W3C Web Content Accessibility Guidelines have become and international standard for web accessibility and this session will demonstrate how to use HTML5 and Accessible Rich Internet Accessibility (ARIA) 1.0 specifications to meet WCAG 2.0 requirements. The tutorial will provide an overview of how to use the ARIA technologies and HTML5 to improve the accessibility using landmarks, providing context for links, accessible error feedback in forms and improve the accessibility of dynamic web content of common user interface components like tabs and image carousels. The session will also present open AInspector Sidebar for Firefox and Functional Accessibility Evaluator 2.0 source tools for inspecting the accessibility of web of individual web pages and entire websites. The tutorial will encourage participation by using examples of existing websites to demonstrate how HTML5 and ARIA can be integrated in to common web design features to improve accessibility. The tutorial allows participants to use assistive technologies to understand how the HTML5 and ARIA features improve accessibility.

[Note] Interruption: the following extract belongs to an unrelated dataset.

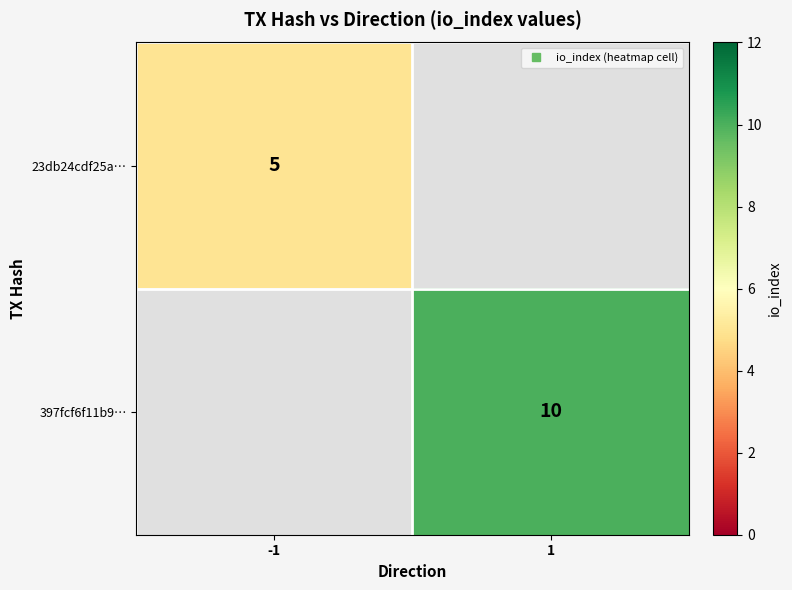

List the series in order of their overall mean, lowest first.

23db24cdf25a…, 397fcf6f11b9…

  1. Design Patterns for ARIA Landmarks
  2. Using ARIA to provide context to links and error feedback on form controls
  3. Using ARIA on common UI elements like Tabs and Image Carousels

Speaker Bio(s)

Jon Gunderson

Dr. Jon Gunderson is the Coordinator of Assistive Communication and Information Technology Accessibility in the Division of Disability Resources and Education Services (DRES) at the University of Illinois in Champaign/Urbana, Illinois. He leads the development of open source web accessibility evaluation tools and coding practices resources to help web designers and developers understand accessible coding techniques. He is a member of the W3C ARIA Working Group has been a major contributor to the ARIA Authoring Practices and is a contributor to the ARIA Assistive Technology community group to test ARIA implementation in assistive technologies. He has given numerous presentations, workshops and courses related to web accessibility. He is a Certified Professional in Web Accessibility (CPWA) form the International Association of Accessibility Professionals (IAAP).